Die übliche Vergütung beläuft sich für den Kläger lediglich auf die Lohngruppe 1 Ost nach dem Entgelttarifvertrag für den Einzelhandel Berlin. Denn nach der eigenen Argumentation des Klägers hat er ganz überwiegend Tätigkeiten verrichtet, die ohne Einweisung unmittelbar erbracht werden konnten. Damit verdrängt die diese Definition enthaltende Einführungsformulierung in der Lohngruppe 1 den in der Lohngruppe 2 lediglich als Regelbeispiel aufgeführten Begriff des Lagerarbeiters, andernfalls der Vortrag des Klägers widersprüchlich wäre. Damit beläuft sich der Anspruch für 65,75 Stunden auf 9,78 EUR brutto die Stunde, also 643,04 EUR brutto.

Der Zinsanspruch ergibt sich aus §§ 291 Satz 1 Halbsatz 1, Satz 2, 288 Abs. 1 Satz 2 BGB.

3.

Der Anspruch ist auch nicht nach den tarifvertraglichen Ausschlussfristen verfallen.

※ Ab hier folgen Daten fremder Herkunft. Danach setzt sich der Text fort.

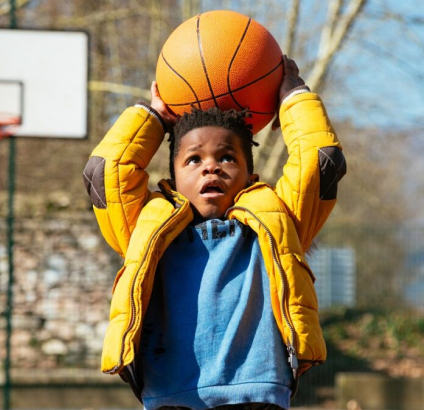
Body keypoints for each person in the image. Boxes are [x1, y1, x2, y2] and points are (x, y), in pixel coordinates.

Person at [82, 56, 346, 410]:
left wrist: (293, 96)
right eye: (193, 159)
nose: (210, 166)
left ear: (250, 178)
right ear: (173, 180)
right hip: (170, 399)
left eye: (227, 157)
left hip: (257, 397)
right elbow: (106, 173)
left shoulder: (276, 221)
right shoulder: (147, 228)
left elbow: (321, 161)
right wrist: (153, 116)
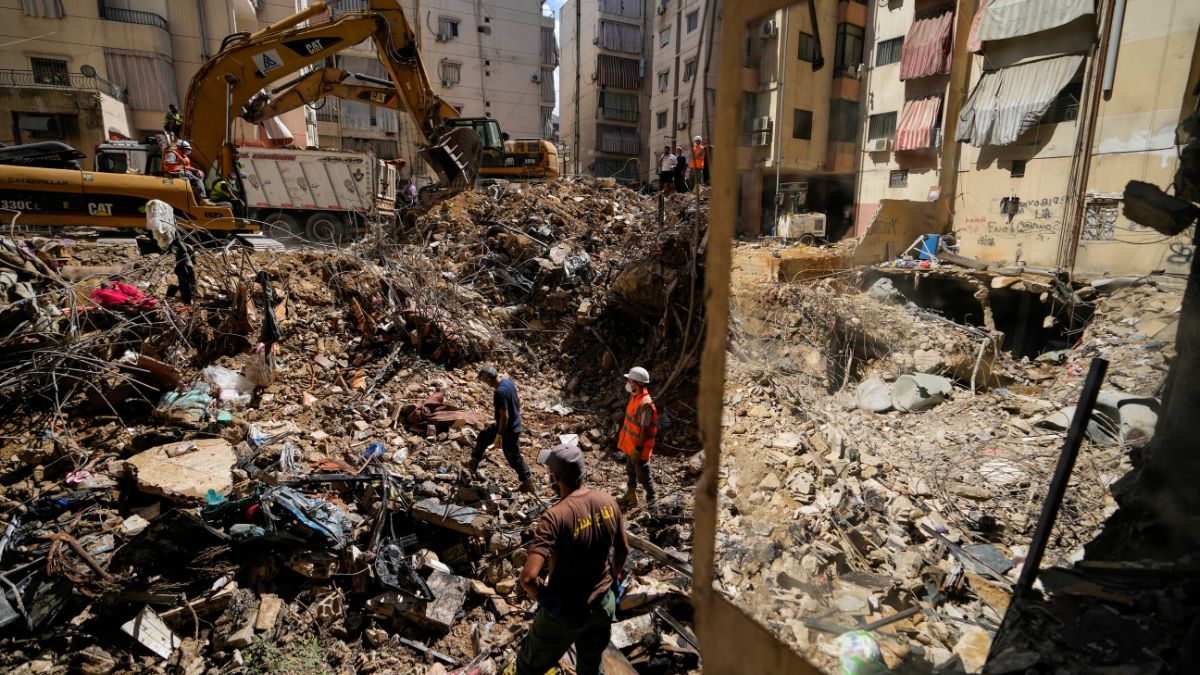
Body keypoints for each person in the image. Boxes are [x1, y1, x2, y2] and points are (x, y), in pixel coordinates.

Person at [514, 443, 628, 675]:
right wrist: (613, 580)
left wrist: (546, 599)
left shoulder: (554, 518)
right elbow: (623, 549)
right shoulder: (608, 502)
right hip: (602, 605)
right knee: (590, 666)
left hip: (566, 611)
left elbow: (527, 578)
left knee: (528, 665)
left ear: (555, 478)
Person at [467, 366, 535, 492]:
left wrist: (499, 437)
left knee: (513, 456)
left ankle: (528, 482)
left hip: (509, 428)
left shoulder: (499, 392)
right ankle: (473, 462)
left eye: (483, 381)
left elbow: (505, 416)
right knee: (483, 436)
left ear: (488, 379)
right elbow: (518, 400)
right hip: (508, 424)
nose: (484, 384)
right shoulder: (508, 382)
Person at [617, 366, 657, 507]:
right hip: (630, 446)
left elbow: (644, 430)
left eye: (630, 380)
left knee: (644, 477)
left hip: (639, 449)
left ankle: (653, 504)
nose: (628, 382)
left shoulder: (645, 404)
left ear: (637, 383)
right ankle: (631, 495)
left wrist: (638, 449)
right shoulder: (634, 396)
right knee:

Denn nach der Entscheidung des Bundesarbeitsgerichts vom 26.09.1990 (5 AZR 112/90), die sich die Kammer zu Eigen macht, gehören zu der üblichen Vergütung i.S.v. § 612 Abs. 2 BGB, wenn diese sich nach einer tariflichen Vergütung richtet, nicht die dort vorhandenen tariflichen Ausschlussklauseln.

II.

Die Kostenentscheidung beruht auf § 46 Abs. 2 Satz 1 ArbGG i.V.m. §§ 92 Abs. 1 Satz 1 2. Alternative, 269 Abs. 3 Satz 2 ZPO. Danach hat der Kläger einerseits hinsichtlich des zurückgenommenen weitergehenden Betrages i.H.v. 308,25 EUR, zum anderen im Hinblick auf sein teilweises Unterliegen hinsichtlich der Differenz der Vergütungsgruppen L 1 und L 2 für weitere 26,95 EUR, die Beklagte in Hinblick auf den zugesprochenen Betrag wegen ihres Unterliegens insoweit anteilig die Kosten des Rechtsstreits zu tragen.

III.

Der gem. § 61 Abs. 1 ArbGG stets im Urteil festzusetzende Wert des Streitgegenstandes beläuft sich gem. § 46 Abs. 2 Satz 1 ArbGG i.V.m. §§ 3 Halbsatz 1, § 4 Abs. 1 Halbsatz 2 ZPO auf die verbleibende Hauptforderung.